星宿 8

「土方の間抜け!」

まるで漫画のようなカウントの話まですっかり聞き終えると、銀時は短く吠えた。

「土方ではない、トッシーだ」
「うっせー、どっちでも一緒だ」

話を聞いてみればなんのことはない、桂の足を捻らせたのは土方だ。
桂は相変わらずトッシーのことには白ペンギン同様目が曇っているから土方だとはてこでも認めないが、 銀時は誤魔化せない。今夜は…今夜もまた土方本人だったに違いない。そうでなければ、酔っぱらいの集団から大した騒ぎにもせずにこいつを連れ出すなんて芸当はできっこねぇ。
にしても、土方は一体どうしたというのだろう。連れーそう考えて銀時は思わずムッとするのを止められなかったがーに足を捻らすようなことをするとはまるでらしくない。
なにがあった?

「なぁ、ひ…トッシー、なんか変じゃなかったか?」

多分、土方が他の何かに気をとられていてのことかもしれないと見当をつけ、銀時はそう桂に訊いてみた。
「さぁ…」
わからなかったな、と桂は答えた。
だが、すぐに
「そういえば、トッシーは土方に似てきた気がする」と呟いた。
あったり前じゃねぇか!
やっぱおれの思った通りだ。
今夜もトッシーなんかじゃねぇ、土方だったんだ!
なのに、こいつときたらその区別もつかねぇときてる。

「ひょっとしたら土方の方もトッシーに似てきてるかもしれんな」
「なに、それ?」
何気なく洩らされた言葉に、銀時は憤然とする。
「なに?トッシーに似てきてたらっ…て思うと土方に興味出てきちゃった?」
「そういうわけでは…」
「じゃどういうわけ?」
「ただ…」
「ただなによ?」
「そうたたみ掛けるな!トッシーと土方がその内に融合するのではないかと、おれはそう思っただけで…」
「融合?混ざるってか?」
「うむ」
「…混ざったらよ…」
「うん?」
「もし、混ざったとして、土方にトッシーの面影でも見ちゃったら…」
おめぇどうする?とは訊かず、銀時は言葉を止める。
「どうもせん」
「ほんと?」
「当たり前だ。

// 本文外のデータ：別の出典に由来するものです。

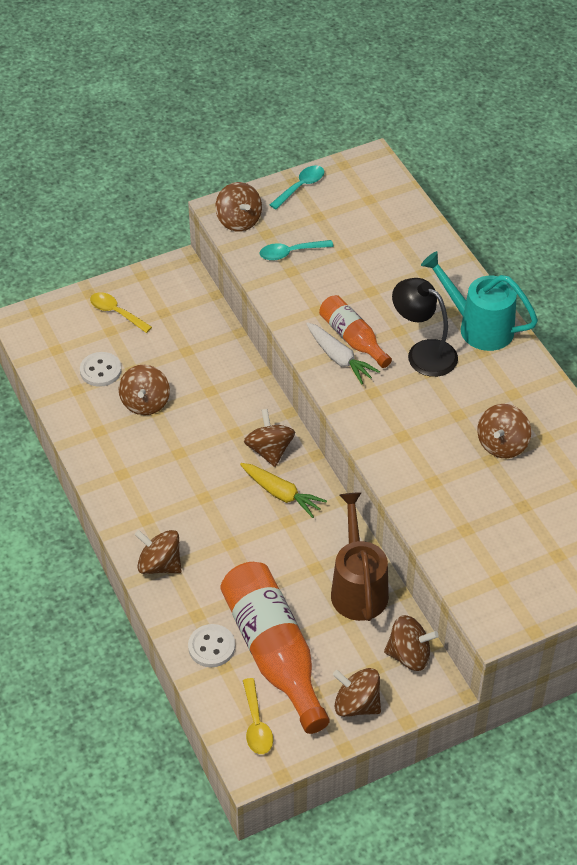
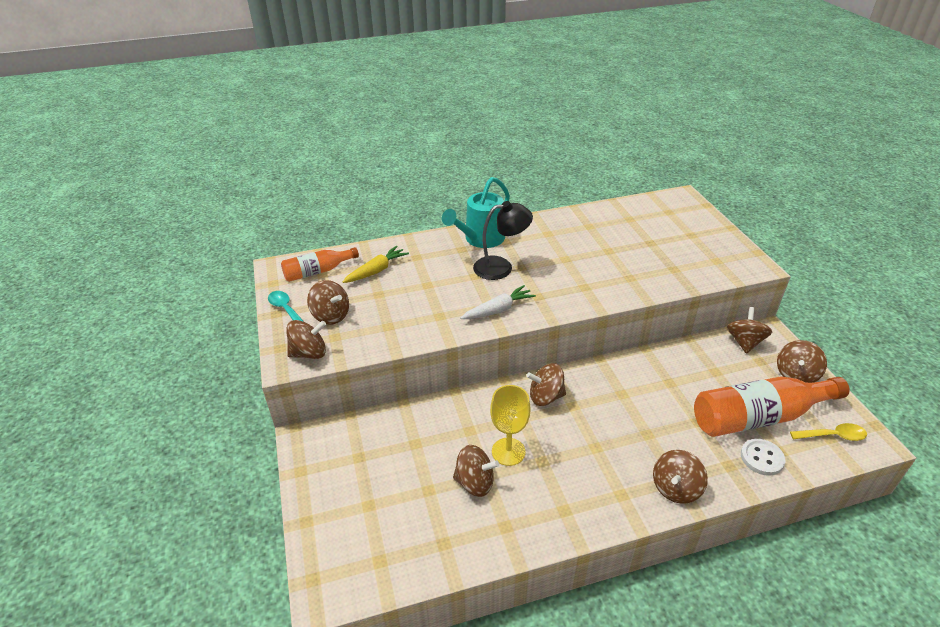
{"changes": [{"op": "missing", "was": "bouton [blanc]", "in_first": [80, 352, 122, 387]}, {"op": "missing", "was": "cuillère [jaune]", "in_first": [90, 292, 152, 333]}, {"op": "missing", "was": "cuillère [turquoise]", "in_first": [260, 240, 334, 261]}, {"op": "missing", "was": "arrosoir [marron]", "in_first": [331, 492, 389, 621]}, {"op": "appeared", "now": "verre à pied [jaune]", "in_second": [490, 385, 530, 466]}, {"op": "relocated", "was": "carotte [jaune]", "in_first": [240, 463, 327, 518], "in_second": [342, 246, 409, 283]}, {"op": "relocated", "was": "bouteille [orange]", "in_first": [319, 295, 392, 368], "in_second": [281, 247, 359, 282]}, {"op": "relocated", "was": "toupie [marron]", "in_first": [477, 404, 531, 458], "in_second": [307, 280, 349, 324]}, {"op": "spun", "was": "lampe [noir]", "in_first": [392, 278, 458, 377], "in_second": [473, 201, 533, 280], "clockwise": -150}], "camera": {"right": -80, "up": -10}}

混ざってしまったら、トッシーはもうトッシーではない。土方も土方では…」
「それだ!」
「え?」
「だからよ、さっきのおめぇの弁で言うと、トッシーが混ざった土方は今までの土方じゃねぇってことになんだろ?」
「…そうなるな」
「そうなった時のことをおれは言ってんの」
「そんな違いがわかる程、おれは今の土方と親しくないぞ」
心外だ、と言わんばかりの桂のもの言いに、こっちの方が心外だよ、と銀時は思わずにいられない。

「なぁ…もしもよ…」
「そんなことはわからん!だが、これだけはわかる」
奴は真選組だ。
はぁ。
そんなのとっくに知ってるし。
普段おめぇが真選組を蛇蝎の如く嫌ってるのも知ってる。
けどよ。

個人同士っつーか、人と人との付き合いになると、おめぇ弱いじゃん。
いつの間にかあんなドS王子に懐かれてっし。
土方はともかく、トッシーは可愛がってすらいるじゃんか。
だから。
だけど。
心配だ、等とは言えない。
言ってはならない。

桂と道を違えたのは紛れもなく己の意志。
それを今更どの面下げて?
それでも。
やっぱり。
心配には違いない。
それはもう宿痾の如く、銀時を離さない。
それでもー
「…銀時?」

告げたくても告げられない言葉は呑み込まれ、代わりに与えられたのは深い口づけ。
先程とは違って、くらいつくような激しさで。
苦しい、と訴えるように銀時の背を打とうと回されたはずの桂の手は、そのままそっと下ろされて行き場をなくした。

銀時の胸の裡など誰よりもよく知っている。
これはそのことの証。
そしてこの奔流のような愛撫にのまれてやるのは贖罪のため。
銀時以外の者といて負ってしまった怪我の。

すまぬ。

口に出せない言葉があるのは桂も同じ。
言葉で交わせない想いを口移しで伝え合う。

ほどなくして
どちらのものともつかない秘やかな喘ぎ声が闇に洩れ始めた。

それを耳にする者は誰もいない。